#### What you are asked to do
Should the word "lines" occur in a line of the records, copy that line.

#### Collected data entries
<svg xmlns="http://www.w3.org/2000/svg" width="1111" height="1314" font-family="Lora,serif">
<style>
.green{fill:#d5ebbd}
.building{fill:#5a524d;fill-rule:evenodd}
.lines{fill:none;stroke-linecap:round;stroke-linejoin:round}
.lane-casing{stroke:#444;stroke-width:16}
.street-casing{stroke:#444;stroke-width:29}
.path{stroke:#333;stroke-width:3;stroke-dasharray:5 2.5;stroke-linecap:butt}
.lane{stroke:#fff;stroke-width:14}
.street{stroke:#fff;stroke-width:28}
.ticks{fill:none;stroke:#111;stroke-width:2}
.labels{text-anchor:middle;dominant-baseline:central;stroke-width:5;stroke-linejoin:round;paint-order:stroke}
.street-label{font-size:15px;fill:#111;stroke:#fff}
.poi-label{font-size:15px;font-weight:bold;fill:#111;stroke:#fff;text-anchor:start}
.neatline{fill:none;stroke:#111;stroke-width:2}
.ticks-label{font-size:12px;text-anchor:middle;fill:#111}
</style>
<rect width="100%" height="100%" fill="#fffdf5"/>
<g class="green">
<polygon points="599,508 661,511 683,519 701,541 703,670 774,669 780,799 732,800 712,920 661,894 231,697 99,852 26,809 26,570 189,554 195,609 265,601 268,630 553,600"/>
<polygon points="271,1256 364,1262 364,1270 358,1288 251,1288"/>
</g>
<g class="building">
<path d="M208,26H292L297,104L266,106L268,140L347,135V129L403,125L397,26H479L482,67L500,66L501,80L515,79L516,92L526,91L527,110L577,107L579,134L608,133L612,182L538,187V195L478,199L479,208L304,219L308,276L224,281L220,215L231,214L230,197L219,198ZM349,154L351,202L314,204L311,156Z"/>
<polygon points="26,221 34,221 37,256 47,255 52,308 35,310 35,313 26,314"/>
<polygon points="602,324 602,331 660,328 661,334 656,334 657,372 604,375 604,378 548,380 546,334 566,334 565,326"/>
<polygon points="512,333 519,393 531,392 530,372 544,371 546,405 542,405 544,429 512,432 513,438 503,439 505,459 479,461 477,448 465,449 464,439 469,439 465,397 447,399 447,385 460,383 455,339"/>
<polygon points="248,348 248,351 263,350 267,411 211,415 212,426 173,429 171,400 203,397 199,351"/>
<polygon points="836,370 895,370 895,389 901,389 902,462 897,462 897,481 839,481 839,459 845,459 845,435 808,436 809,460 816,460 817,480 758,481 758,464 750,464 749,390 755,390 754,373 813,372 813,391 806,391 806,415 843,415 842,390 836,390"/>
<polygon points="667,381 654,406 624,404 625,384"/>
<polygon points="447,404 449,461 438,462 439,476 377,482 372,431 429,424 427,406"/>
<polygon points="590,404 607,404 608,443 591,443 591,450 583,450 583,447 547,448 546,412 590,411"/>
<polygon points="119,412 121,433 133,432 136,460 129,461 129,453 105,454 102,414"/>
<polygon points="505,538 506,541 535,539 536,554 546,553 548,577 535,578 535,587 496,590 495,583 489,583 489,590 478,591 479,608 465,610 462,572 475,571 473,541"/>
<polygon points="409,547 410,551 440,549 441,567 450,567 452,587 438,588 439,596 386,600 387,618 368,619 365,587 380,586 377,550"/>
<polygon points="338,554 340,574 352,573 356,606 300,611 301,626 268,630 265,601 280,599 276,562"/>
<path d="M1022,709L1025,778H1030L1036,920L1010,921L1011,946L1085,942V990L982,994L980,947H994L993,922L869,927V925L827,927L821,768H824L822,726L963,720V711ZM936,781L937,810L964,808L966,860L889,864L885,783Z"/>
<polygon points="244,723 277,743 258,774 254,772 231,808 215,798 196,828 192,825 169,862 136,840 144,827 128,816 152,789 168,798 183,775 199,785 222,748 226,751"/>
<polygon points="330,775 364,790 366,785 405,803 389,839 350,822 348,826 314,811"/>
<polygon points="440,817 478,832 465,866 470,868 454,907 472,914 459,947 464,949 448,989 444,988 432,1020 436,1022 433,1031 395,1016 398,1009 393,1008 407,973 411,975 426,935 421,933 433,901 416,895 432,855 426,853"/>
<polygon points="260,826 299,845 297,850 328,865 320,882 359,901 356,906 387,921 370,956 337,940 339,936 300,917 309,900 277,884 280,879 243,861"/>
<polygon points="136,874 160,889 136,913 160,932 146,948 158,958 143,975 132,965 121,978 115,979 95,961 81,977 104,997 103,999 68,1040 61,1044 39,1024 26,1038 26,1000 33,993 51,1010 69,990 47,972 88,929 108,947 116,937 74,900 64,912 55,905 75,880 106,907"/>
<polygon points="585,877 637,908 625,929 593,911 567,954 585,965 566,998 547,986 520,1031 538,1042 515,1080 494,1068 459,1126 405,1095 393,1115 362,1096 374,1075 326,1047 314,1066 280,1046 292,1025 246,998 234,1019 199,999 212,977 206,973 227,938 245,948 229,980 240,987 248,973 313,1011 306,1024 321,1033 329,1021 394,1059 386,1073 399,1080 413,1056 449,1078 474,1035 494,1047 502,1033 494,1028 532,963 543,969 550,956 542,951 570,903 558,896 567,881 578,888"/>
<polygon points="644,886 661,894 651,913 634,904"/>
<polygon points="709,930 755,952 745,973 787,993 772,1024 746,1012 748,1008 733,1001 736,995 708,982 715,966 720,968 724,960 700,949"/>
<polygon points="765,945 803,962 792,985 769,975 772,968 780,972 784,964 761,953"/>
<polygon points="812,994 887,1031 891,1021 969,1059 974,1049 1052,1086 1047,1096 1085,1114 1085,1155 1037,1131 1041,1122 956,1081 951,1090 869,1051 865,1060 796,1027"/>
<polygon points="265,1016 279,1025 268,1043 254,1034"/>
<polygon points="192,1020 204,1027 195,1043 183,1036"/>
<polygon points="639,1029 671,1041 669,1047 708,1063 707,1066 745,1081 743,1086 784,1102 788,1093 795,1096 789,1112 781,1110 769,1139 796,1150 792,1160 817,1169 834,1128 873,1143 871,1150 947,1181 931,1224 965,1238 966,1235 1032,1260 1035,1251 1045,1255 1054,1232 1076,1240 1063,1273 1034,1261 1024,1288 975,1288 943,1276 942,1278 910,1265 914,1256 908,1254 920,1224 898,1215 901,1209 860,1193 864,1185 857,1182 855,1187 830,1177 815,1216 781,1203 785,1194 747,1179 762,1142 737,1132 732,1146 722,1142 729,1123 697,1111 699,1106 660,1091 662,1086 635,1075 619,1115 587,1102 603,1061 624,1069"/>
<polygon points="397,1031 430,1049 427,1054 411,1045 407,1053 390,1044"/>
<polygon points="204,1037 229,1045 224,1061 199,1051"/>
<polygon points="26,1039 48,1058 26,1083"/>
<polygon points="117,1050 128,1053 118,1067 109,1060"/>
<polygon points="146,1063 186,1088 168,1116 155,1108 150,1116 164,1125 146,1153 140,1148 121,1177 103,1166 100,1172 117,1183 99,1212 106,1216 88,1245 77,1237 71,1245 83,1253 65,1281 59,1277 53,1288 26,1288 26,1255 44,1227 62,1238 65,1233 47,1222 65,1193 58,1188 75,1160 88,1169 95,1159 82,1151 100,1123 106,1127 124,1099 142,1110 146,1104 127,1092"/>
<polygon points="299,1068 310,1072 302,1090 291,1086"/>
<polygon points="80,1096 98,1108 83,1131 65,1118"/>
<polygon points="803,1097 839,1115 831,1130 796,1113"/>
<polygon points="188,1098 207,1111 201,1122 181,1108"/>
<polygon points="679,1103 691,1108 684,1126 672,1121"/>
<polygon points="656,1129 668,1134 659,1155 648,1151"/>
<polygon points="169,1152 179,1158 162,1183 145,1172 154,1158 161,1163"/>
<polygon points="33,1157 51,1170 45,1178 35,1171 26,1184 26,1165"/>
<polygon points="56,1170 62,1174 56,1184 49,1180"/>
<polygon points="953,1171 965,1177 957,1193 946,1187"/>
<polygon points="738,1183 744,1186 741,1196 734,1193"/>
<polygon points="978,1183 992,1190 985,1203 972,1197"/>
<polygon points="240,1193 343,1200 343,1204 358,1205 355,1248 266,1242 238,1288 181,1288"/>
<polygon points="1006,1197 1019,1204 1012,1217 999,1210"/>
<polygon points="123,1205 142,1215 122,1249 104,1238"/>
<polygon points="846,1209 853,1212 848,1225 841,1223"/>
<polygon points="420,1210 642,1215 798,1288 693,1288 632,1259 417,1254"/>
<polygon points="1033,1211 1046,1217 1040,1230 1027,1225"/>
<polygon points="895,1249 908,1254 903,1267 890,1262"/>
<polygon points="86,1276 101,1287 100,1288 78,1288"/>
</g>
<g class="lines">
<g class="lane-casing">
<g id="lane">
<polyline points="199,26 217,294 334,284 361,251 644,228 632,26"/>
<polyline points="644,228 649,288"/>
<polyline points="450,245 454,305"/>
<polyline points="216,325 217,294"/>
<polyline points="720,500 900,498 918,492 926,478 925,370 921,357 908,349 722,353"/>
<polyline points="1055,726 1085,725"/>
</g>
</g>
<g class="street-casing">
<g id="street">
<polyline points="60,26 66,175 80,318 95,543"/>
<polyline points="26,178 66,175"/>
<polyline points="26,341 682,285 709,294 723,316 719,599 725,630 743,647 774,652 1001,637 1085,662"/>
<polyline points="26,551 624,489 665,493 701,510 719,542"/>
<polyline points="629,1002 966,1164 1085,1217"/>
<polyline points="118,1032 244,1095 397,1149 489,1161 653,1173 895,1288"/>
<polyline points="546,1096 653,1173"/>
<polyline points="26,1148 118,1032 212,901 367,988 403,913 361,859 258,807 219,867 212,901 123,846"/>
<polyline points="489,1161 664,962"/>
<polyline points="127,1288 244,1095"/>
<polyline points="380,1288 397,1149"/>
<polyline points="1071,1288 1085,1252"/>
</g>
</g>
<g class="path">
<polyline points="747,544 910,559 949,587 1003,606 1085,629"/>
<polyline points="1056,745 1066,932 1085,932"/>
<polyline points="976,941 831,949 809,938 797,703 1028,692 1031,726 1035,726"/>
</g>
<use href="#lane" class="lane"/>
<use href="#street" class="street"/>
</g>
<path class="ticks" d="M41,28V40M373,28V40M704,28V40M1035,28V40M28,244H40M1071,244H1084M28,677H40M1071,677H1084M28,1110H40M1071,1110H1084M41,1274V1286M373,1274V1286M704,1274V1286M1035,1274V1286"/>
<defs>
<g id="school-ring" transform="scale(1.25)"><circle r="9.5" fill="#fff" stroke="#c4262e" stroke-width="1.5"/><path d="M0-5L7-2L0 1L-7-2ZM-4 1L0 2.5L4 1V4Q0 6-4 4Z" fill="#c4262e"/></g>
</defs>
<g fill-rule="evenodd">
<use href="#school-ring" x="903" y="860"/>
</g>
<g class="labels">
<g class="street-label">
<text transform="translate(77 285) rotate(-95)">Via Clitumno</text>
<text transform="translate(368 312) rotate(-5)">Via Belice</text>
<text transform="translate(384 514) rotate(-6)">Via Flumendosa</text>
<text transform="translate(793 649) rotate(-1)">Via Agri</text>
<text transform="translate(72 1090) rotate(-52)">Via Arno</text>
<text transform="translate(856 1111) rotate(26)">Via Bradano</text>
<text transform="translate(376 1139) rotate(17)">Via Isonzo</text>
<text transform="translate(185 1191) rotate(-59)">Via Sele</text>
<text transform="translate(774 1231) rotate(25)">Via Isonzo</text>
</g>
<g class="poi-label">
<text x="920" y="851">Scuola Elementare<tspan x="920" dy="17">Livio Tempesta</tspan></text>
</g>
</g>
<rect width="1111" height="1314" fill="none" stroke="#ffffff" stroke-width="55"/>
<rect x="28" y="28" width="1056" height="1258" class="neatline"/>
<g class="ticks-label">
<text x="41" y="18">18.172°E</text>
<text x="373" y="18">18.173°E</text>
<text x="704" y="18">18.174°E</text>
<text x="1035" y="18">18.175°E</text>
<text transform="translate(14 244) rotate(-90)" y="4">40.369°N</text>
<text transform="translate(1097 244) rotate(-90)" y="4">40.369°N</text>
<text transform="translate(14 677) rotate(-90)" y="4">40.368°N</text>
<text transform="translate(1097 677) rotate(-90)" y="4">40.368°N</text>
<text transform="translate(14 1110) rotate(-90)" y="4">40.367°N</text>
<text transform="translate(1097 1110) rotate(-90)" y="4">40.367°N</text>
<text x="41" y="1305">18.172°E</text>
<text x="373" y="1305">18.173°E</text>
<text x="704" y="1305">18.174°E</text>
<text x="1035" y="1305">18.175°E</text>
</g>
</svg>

#### Result of the task
.lines{fill:none;stroke-linecap:round;stroke-linejoin:round}
<g class="lines">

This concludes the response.